Data excerpt:

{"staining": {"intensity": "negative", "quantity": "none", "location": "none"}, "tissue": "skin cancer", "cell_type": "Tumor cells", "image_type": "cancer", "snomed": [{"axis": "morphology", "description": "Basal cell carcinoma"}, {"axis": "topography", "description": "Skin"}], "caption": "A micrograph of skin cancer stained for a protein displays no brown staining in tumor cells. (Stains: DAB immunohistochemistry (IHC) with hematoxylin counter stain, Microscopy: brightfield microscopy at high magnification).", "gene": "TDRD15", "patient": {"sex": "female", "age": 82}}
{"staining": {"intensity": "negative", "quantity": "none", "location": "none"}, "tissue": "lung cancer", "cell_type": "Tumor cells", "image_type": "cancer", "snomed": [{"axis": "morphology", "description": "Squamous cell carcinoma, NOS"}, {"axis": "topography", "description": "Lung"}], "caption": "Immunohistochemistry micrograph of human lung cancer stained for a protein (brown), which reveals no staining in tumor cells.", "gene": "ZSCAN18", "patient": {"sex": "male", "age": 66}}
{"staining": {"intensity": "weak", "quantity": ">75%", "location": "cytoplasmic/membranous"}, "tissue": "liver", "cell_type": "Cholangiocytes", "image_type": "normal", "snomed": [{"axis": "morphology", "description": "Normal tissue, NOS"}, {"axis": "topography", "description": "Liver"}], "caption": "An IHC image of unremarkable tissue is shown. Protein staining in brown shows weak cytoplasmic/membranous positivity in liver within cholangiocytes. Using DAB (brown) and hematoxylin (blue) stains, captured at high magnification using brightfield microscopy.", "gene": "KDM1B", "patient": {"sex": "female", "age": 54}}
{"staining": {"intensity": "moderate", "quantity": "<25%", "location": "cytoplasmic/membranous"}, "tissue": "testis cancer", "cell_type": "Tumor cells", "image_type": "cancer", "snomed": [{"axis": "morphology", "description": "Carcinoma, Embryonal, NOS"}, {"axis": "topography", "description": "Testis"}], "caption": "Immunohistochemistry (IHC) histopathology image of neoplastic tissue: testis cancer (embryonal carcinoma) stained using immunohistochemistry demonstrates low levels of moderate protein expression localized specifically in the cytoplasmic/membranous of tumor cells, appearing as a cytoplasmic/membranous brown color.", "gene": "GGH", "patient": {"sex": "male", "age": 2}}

Work instruction: Reproduce the data in its entirety. Keep every character unchanged.

Response for this exercise:
{"staining": {"intensity": "negative", "quantity": "none", "location": "none"}, "tissue": "skin cancer", "cell_type": "Tumor cells", "image_type": "cancer", "snomed": [{"axis": "morphology", "description": "Basal cell carcinoma"}, {"axis": "topography", "description": "Skin"}], "caption": "A micrograph of skin cancer stained for a protein displays no brown staining in tumor cells. (Stains: DAB immunohistochemistry (IHC) with hematoxylin counter stain, Microscopy: brightfield microscopy at high magnification).", "gene": "TDRD15", "patient": {"sex": "female", "age": 82}}
{"staining": {"intensity": "negative", "quantity": "none", "location": "none"}, "tissue": "lung cancer", "cell_type": "Tumor cells", "image_type": "cancer", "snomed": [{"axis": "morphology", "description": "Squamous cell carcinoma, NOS"}, {"axis": "topography", "description": "Lung"}], "caption": "Immunohistochemistry micrograph of human lung cancer stained for a protein (brown), which reveals no staining in tumor cells.", "gene": "ZSCAN18", "patient": {"sex": "male", "age": 66}}
{"staining": {"intensity": "weak", "quantity": ">75%", "location": "cytoplasmic/membranous"}, "tissue": "liver", "cell_type": "Cholangiocytes", "image_type": "normal", "snomed": [{"axis": "morphology", "description": "Normal tissue, NOS"}, {"axis": "topography", "description": "Liver"}], "caption": "An IHC image of unremarkable tissue is shown. Protein staining in brown shows weak cytoplasmic/membranous positivity in liver within cholangiocytes. Using DAB (brown) and hematoxylin (blue) stains, captured at high magnification using brightfield microscopy.", "gene": "KDM1B", "patient": {"sex": "female", "age": 54}}
{"staining": {"intensity": "moderate", "quantity": "<25%", "location": "cytoplasmic/membranous"}, "tissue": "testis cancer", "cell_type": "Tumor cells", "image_type": "cancer", "snomed": [{"axis": "morphology", "description": "Carcinoma, Embryonal, NOS"}, {"axis": "topography", "description": "Testis"}], "caption": "Immunohistochemistry (IHC) histopathology image of neoplastic tissue: testis cancer (embryonal carcinoma) stained using immunohistochemistry demonstrates low levels of moderate protein expression localized specifically in the cytoplasmic/membranous of tumor cells, appearing as a cytoplasmic/membranous brown color.", "gene": "GGH", "patient": {"sex": "male", "age": 2}}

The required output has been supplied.